**Study text:**
- Opening Delimiter -

In October 2016, Neil Warnock was appointed first team manager of Cardiff. Warnock took over the team with Cardiff second from the bottom of the table after two wins from eleven games, and guided the side to a 12th-placed finish after a good run of form. The start of the 2017–18 season saw Cardiff break a club record by winning their opening three league games of a season, the first time in the club's 107-year professional history. They proceeded to clinch promotion to the Premier League after finishing second in the table. However, they were relegated back to the Championship after a single season.

Warnock resigned as manager in November 2019 following a poor start to the season and was replaced by Neil Harris. Harris guided Cardiff to a 5th-placed finish before suffering defeat in the Championship playoff semi-final. After a run of six straight defeats, Harris was sacked on 21 January 2021, beginning a chain of short-term hirings. His replacement, Mick McCarthy, was appointed the following day, but was relieved of his duties less than a year later with the side 2 points above relegation. The club's under–23 manager Steve Morison was appointed as caretaker manager before signing an 18-month contract after guiding the Bluebirds to safety. Morrison was sacked in September 2022 and replaced by Mark Hudson, who lasted only four months in the role before he too was dismissed in January 2023.

In December 2022, Cardiff City was issued with a transfer embargo by FIFA, which was lifted in January 2023. The club also appealed against an embargo from the English Football League which prevented it paying fees for players until May 2024.

In March 2023, Cardiff City reported an operating loss of £29 million for the 2021–22 season.

In June 2023, Erol Bulut was appointed as Cardiff manager. However, in September 2024, he was sacked, as Cardiff started the 2024/2025 Championship Season with six consecutive winless games. His replacement (and previous assistant manager), Omer Riza, lasted until April 2025. After this, Aaron Ramsey took charge on an interim basis until the end of the season. Later on, in April 2025, Cardiff City got relegated to League One. This led to the Supporters' Trust calling for an urgent meeting with Vincent Tan, saying "big changes are needed... to avoid a further downward spiral in the fortunes of the club" in an official statement.

- Closing Delimiter -

**Record excerpts:**
- Opening Delimiter -

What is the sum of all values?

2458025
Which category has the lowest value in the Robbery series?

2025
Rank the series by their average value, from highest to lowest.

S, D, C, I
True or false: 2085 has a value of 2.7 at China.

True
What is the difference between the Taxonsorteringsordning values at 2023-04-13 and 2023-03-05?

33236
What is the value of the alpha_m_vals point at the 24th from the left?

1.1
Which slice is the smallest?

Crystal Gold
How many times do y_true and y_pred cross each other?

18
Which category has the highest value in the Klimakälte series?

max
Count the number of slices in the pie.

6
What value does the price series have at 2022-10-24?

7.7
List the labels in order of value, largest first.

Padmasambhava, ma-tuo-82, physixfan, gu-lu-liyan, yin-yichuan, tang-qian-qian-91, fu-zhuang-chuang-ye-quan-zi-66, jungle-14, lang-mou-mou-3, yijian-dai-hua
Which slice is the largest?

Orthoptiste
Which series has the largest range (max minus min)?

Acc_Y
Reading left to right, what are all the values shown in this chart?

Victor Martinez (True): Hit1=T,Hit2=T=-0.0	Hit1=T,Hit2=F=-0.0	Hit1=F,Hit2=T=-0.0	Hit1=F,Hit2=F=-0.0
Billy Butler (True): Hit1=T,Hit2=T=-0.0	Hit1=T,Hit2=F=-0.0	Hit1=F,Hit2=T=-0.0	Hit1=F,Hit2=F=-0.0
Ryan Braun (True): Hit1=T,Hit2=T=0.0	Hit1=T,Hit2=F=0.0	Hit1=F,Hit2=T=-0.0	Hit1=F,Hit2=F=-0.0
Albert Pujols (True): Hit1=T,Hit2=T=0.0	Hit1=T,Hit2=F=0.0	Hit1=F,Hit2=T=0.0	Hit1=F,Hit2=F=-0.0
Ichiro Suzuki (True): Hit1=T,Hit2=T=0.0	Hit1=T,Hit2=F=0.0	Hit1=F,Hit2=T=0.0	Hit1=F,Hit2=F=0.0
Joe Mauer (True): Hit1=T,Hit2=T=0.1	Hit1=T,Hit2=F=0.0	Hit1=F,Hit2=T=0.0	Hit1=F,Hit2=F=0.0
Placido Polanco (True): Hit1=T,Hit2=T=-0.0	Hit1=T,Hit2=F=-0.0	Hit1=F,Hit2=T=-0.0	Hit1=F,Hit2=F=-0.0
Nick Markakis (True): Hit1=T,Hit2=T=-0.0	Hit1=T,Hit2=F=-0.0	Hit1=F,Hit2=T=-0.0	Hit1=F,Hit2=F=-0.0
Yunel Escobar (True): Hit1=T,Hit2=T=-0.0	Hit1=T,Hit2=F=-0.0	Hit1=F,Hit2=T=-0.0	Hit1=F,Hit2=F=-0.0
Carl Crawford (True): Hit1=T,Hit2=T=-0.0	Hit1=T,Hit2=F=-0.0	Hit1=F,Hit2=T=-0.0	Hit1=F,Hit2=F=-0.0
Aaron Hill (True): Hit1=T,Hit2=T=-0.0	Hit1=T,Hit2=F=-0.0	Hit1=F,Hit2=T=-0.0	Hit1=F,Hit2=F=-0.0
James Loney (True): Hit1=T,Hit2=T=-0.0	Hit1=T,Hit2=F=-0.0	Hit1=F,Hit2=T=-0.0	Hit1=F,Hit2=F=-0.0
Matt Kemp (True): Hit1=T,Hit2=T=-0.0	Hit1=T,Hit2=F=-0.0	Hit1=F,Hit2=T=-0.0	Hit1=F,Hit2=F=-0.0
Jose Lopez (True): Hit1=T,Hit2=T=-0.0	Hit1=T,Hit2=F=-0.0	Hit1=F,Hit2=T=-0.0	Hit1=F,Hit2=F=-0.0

- Closing Delimiter -

Which seasons does the Cardiff City text name? List each one. You won't need the entries for this.

**Written response:** 2017–18, 2021–22, 2024/2025